▸ **Brief**:
An exact retyping of all lines below is the answer; pictures do not belong in it.

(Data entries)

━━━━

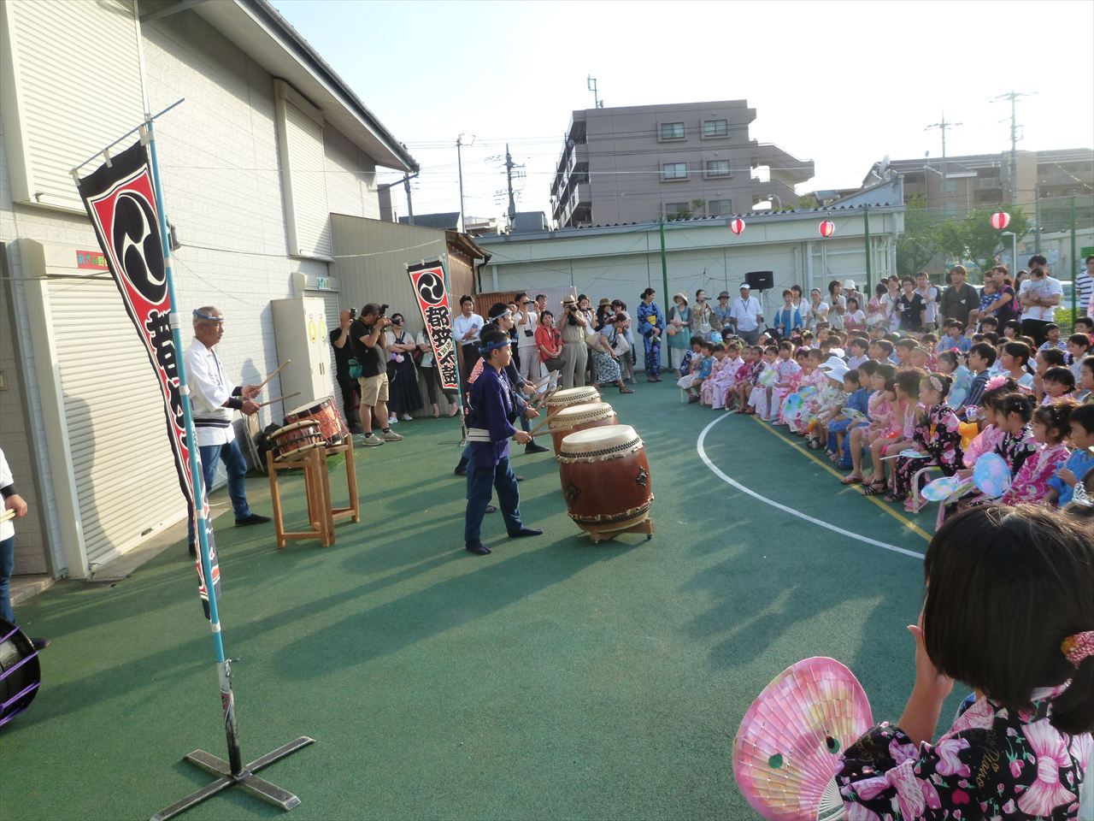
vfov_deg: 54.9
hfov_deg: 69.4
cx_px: 547
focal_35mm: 25
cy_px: 410
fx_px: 790
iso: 125
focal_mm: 4.5
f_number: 4
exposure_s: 1/160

━━━━

▸ **Exercise answer**:
vfov_deg: 54.9
hfov_deg: 69.4
cx_px: 547
focal_35mm: 25
cy_px: 410
fx_px: 790
iso: 125
focal_mm: 4.5
f_number: 4
exposure_s: 1/160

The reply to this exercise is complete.